In Opoku v Tintas (July 2013), however, the Court of Appeal delivered what is likely to be a significant decision relating to the period of hire in a credit hire case. A transcript of this ex tempore judgment is awaited, but from the information available it appears that this was a case where the Claimant, who was found to be impecunious, continued hiring a replacement vehicle for approximately two years rather than paying for repairs in the sum of £3,400. The Court of Appeal upheld the trial judge’s finding that there came a point, identified as after the Defendant had inspected the vehicle, when it was unreasonable for the Claimant not to effect repairs.

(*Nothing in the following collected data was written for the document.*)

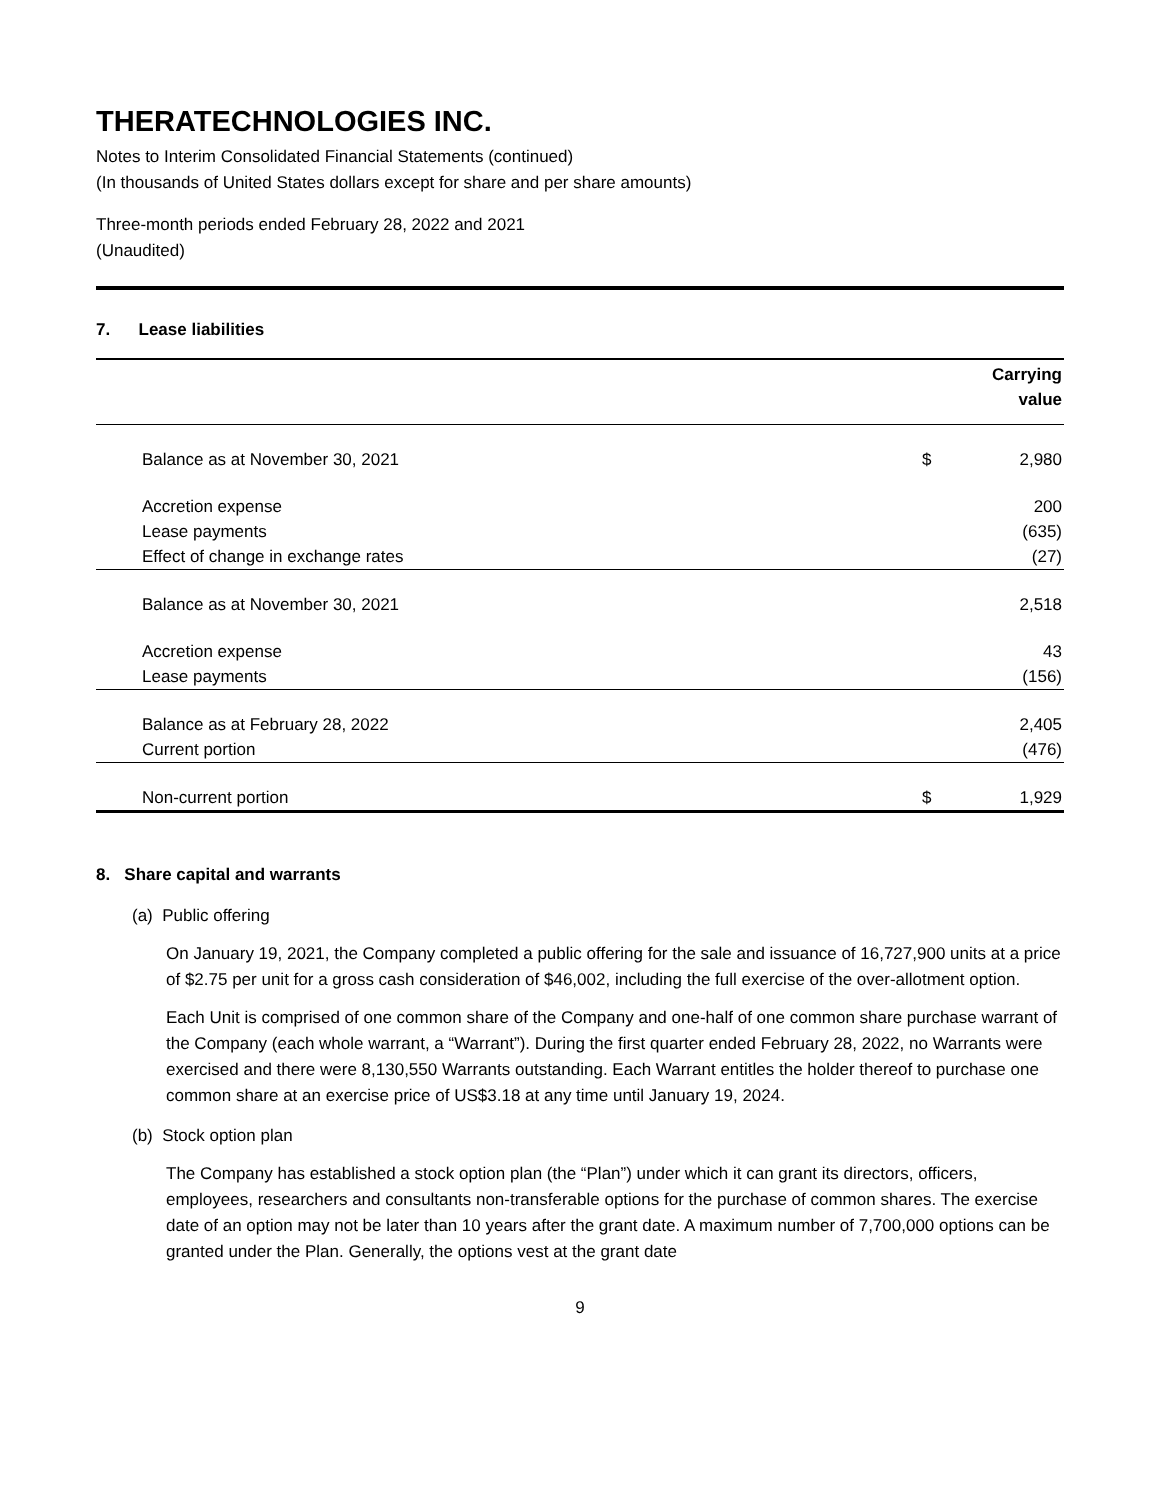THERATECHNOLOGIES INC.
Notes to Interim Consolidated Financial Statements (continued)
(In thousands of United States dollars except for share and per share amounts)
Three-month periods ended February 28, 2022 and 2021
(Unaudited)
7. Lease liabilities
| | | Carrying value |
| --- | --- | --- |
| Balance as at November 30, 2021 | $ | 2,980 |
| Accretion expense | | 200 |
| Lease payments | | (635) |
| Effect of change in exchange rates | | (27) |
| Balance as at November 30, 2021 | | 2,518 |
| Accretion expense | | 43 |
| Lease payments | | (156) |
| Balance as at February 28, 2022 | | 2,405 |
| Current portion | | (476) |
| Non-current portion | $ | 1,929 |
8. Share capital and warrants
(a) Public offering
On January 19, 2021, the Company completed a public offering for the sale and issuance of 16,727,900 units at a price of $2.75 per unit for a gross cash consideration of $46,002, including the full exercise of the over-allotment option.
Each Unit is comprised of one common share of the Company and one-half of one common share purchase warrant of the Company (each whole warrant, a “Warrant”). During the first quarter ended February 28, 2022, no Warrants were exercised and there were 8,130,550 Warrants outstanding. Each Warrant entitles the holder thereof to purchase one common share at an exercise price of US$3.18 at any time until January 19, 2024.
(b) Stock option plan
The Company has established a stock option plan (the “Plan”) under which it can grant its directors, officers, employees, researchers and consultants non-transferable options for the purchase of common shares. The exercise date of an option may not be later than 10 years after the grant date. A maximum number of 7,700,000 options can be granted under the Plan. Generally, the options vest at the grant date
9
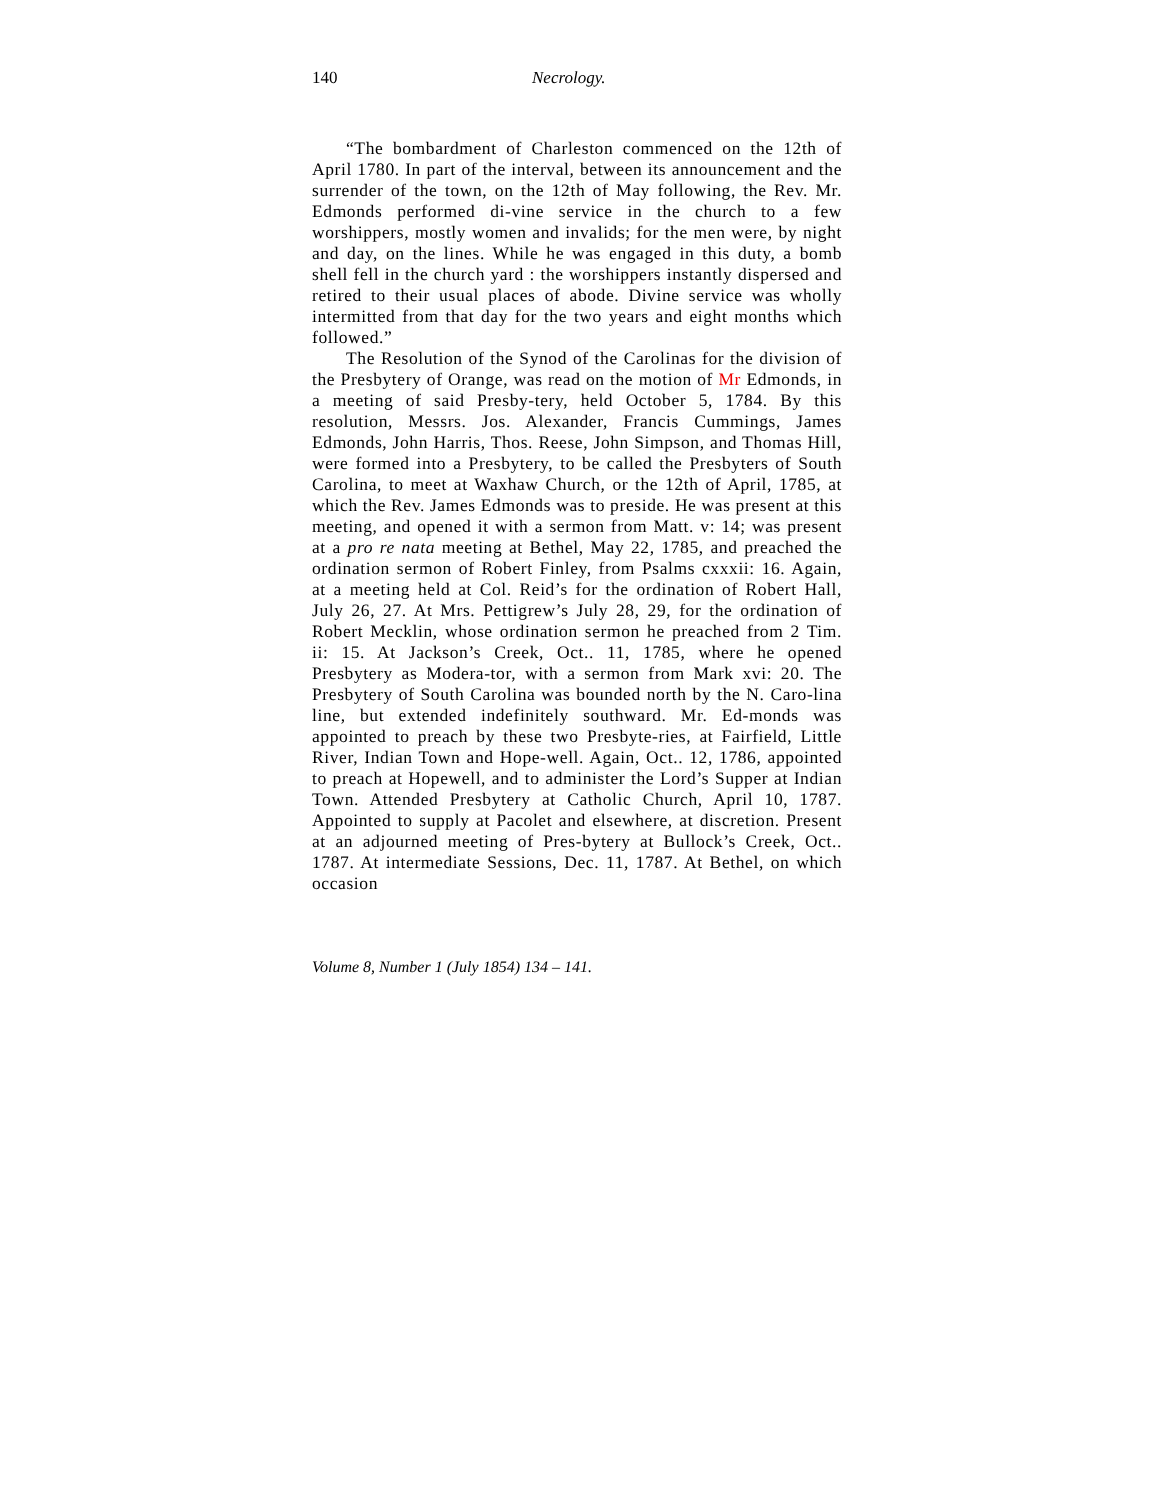140 Necrology.
“The bombardment of Charleston commenced on the 12th of April 1780. In part of the interval, between its announcement and the surrender of the town, on the 12th of May following, the Rev. Mr. Edmonds performed di-vine service in the church to a few worshippers, mostly women and invalids; for the men were, by night and day, on the lines. While he was engaged in this duty, a bomb shell fell in the church yard : the worshippers instantly dispersed and retired to their usual places of abode. Divine service was wholly intermitted from that day for the two years and eight months which followed.”
The Resolution of the Synod of the Carolinas for the division of the Presbytery of Orange, was read on the motion of Mr Edmonds, in a meeting of said Presby-tery, held October 5, 1784. By this resolution, Messrs. Jos. Alexander, Francis Cummings, James Edmonds, John Harris, Thos. Reese, John Simpson, and Thomas Hill, were formed into a Presbytery, to be called the Presbyters of South Carolina, to meet at Waxhaw Church, or the 12th of April, 1785, at which the Rev. James Edmonds was to preside. He was present at this meeting, and opened it with a sermon from Matt. v: 14; was present at a pro re nata meeting at Bethel, May 22, 1785, and preached the ordination sermon of Robert Finley, from Psalms cxxxii: 16. Again, at a meeting held at Col. Reid’s for the ordination of Robert Hall, July 26, 27. At Mrs. Pettigrew’s July 28, 29, for the ordination of Robert Mecklin, whose ordination sermon he preached from 2 Tim. ii: 15. At Jackson’s Creek, Oct.. 11, 1785, where he opened Presbytery as Modera-tor, with a sermon from Mark xvi: 20. The Presbytery of South Carolina was bounded north by the N. Caro-lina line, but extended indefinitely southward. Mr. Ed-monds was appointed to preach by these two Presbyte-ries, at Fairfield, Little River, Indian Town and Hope-well. Again, Oct.. 12, 1786, appointed to preach at Hopewell, and to administer the Lord’s Supper at Indian Town. Attended Presbytery at Catholic Church, April 10, 1787. Appointed to supply at Pacolet and elsewhere, at discretion. Present at an adjourned meeting of Pres-bytery at Bullock’s Creek, Oct.. 1787. At intermediate Sessions, Dec. 11, 1787. At Bethel, on which occasion
Volume 8, Number 1 (July 1854) 134 – 141.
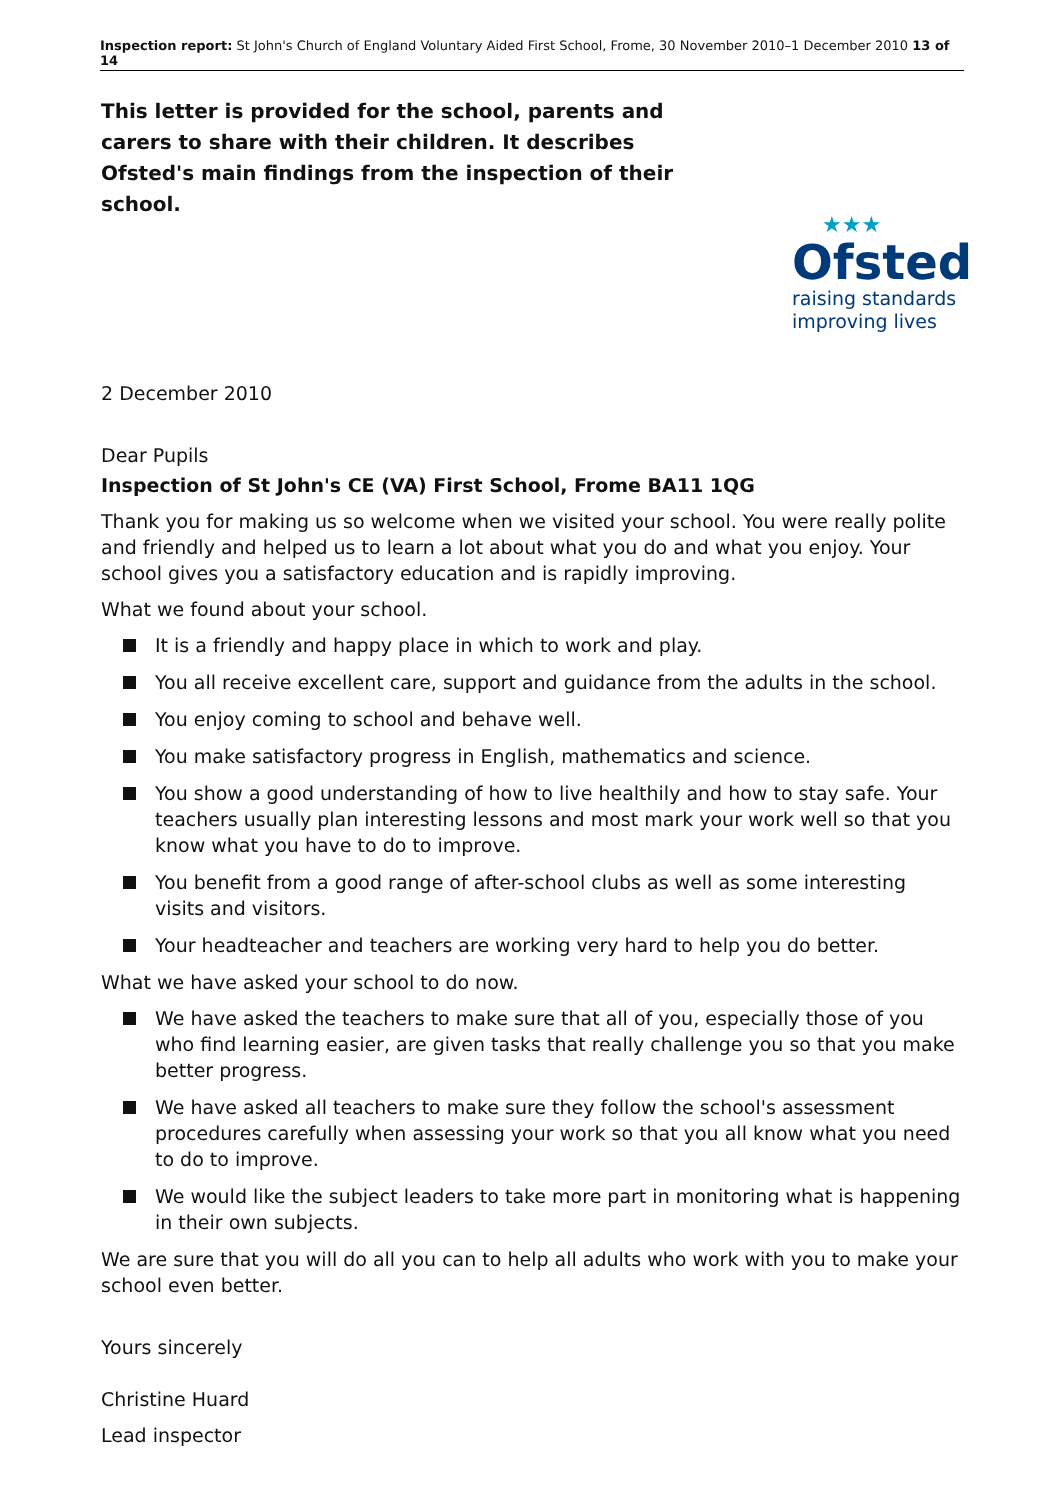Inspection report: St John's Church of England Voluntary Aided First School, Frome, 30 November 2010–1 December 2010 13 of 14
★★★
Ofsted
raising standards
improving lives
This letter is provided for the school, parents and carers to share with their children. It describes Ofsted's main findings from the inspection of their school.
2 December 2010
Dear Pupils
Inspection of St John's CE (VA) First School, Frome BA11 1QG
Thank you for making us so welcome when we visited your school. You were really polite and friendly and helped us to learn a lot about what you do and what you enjoy. Your school gives you a satisfactory education and is rapidly improving.
What we found about your school.
It is a friendly and happy place in which to work and play.
You all receive excellent care, support and guidance from the adults in the school.
You enjoy coming to school and behave well.
You make satisfactory progress in English, mathematics and science.
You show a good understanding of how to live healthily and how to stay safe. Your teachers usually plan interesting lessons and most mark your work well so that you know what you have to do to improve.
You benefit from a good range of after-school clubs as well as some interesting visits and visitors.
Your headteacher and teachers are working very hard to help you do better.
What we have asked your school to do now.
We have asked the teachers to make sure that all of you, especially those of you who find learning easier, are given tasks that really challenge you so that you make better progress.
We have asked all teachers to make sure they follow the school's assessment procedures carefully when assessing your work so that you all know what you need to do to improve.
We would like the subject leaders to take more part in monitoring what is happening in their own subjects.
We are sure that you will do all you can to help all adults who work with you to make your school even better.
Yours sincerely
Christine Huard
Lead inspector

Although fuller analysis will have to wait for the transcript, the case is likely to be significant in relation to long periods of hire. In particular, it is interesting that although the Claimant was found to be impecunious in relation to his ability to pay the hire charges, this did not prevent the Judge from finding that he would have been able to find the money to pay for repairs (at least after some time had passed). The relationship between having the money to pay for hire charges and having the money to pay for repairs is not straightforward, and it is interesting that the Court of Appeal saw no inconsistency in the above finding. The decision may also suggest that the mounting hire charges are a factor that Claimants should take into account in deciding whether to carry on hiring. Defendants are therefore likely to be able to rely on this decision in many similar cases to challenge extended periods of hire, in circumstances where they have not made an interim payment to allow repairs to succeed.